JWST Detects Volcano-Driven Atmosphere on Rocky Exoplanet LHS 3844 b

Astronomers have crossed a monumental threshold in the search for characterized rocky worlds. Using the Mid-Infrared Instrument (MIRI) aboard the James Webb Space Telescope, an international team has detected definitive signs of a thin, secondary atmosphere on the Earth-sized exoplanet LHS 3844 b—fueled entirely by extreme volcanic activity.

Probing a Lava World's Horizon

LHS 3844 b orbits its host M-dwarf star so closely that its dayside is a permanent ocean of molten rock.

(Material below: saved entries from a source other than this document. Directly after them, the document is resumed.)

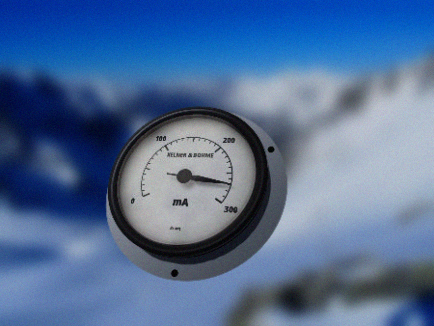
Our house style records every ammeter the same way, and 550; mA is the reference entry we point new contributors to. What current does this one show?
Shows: 270; mA
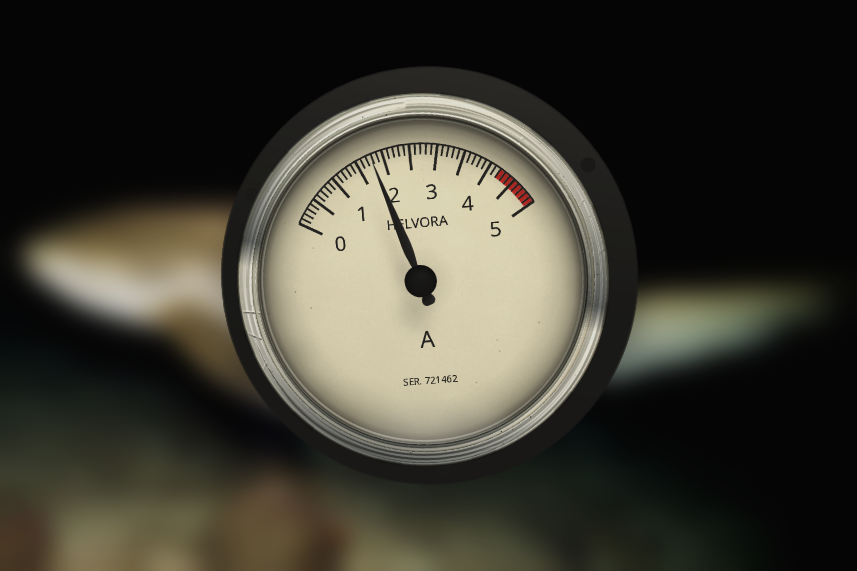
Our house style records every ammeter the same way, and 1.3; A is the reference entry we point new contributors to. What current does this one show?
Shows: 1.8; A
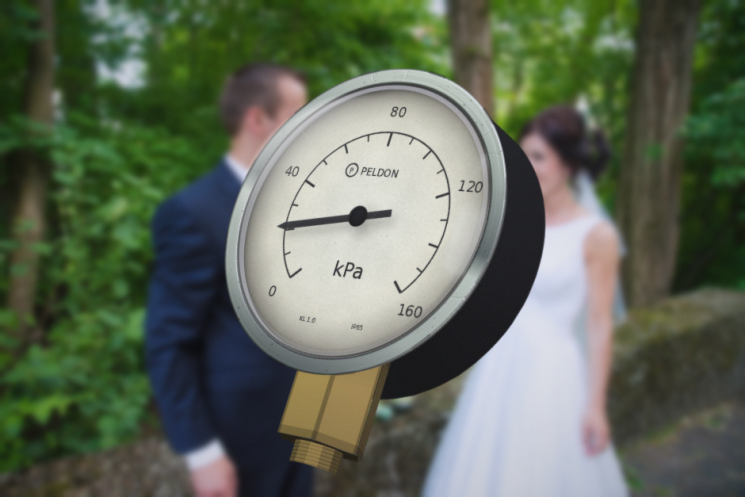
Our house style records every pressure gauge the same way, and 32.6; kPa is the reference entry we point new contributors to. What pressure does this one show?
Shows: 20; kPa
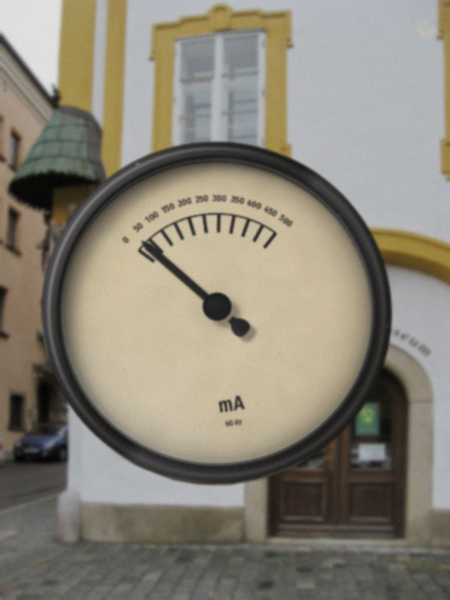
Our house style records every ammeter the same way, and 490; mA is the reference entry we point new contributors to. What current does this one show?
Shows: 25; mA
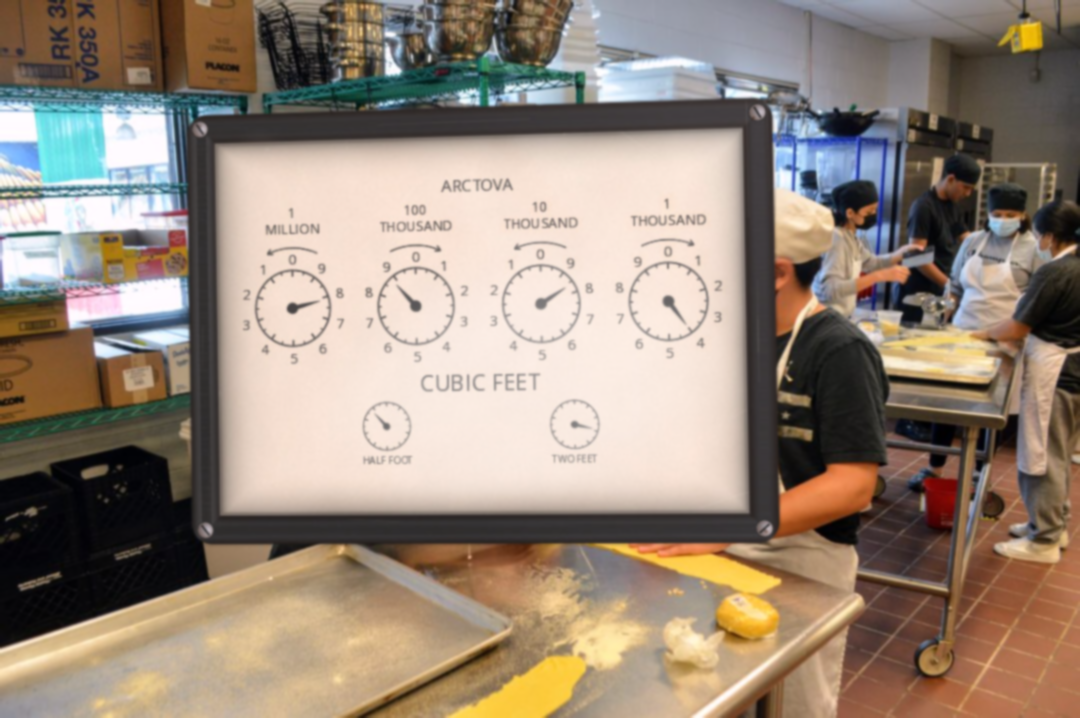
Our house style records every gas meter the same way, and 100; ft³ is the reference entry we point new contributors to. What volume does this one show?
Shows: 788400; ft³
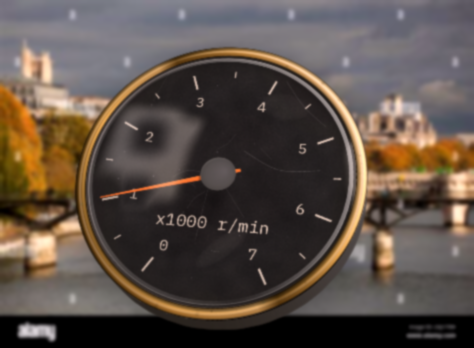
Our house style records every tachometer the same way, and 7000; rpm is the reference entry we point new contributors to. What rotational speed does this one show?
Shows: 1000; rpm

Initial studies suggested the planet was a bare, airless rock, but JWST’s ultra-precise phase curve observations have painted a drastically different picture.

As the planet rotated, the telescope captured distinct chemical fingerprints that could only exist if sustained by an active interior:

• Sulfur Dioxide Peaks: The infrared spectrum revealed a significant abundance of $SO_2$, a classic byproduct of volcanic eruptions.
• Silicate Smog: Thermal emission data indicates a persistent haze of microscopic rock particles suspended just above the molten surface.

Geological Implications

This discovery confirms that rocky planets orbiting volatile red dwarf stars can retain or rebuild an atmosphere through volcanic activity. This provides a crucial piece of the puzzle for understanding how early Earth, Venus, and Mars managed to sustain their atmospheres during their chaotic formative years.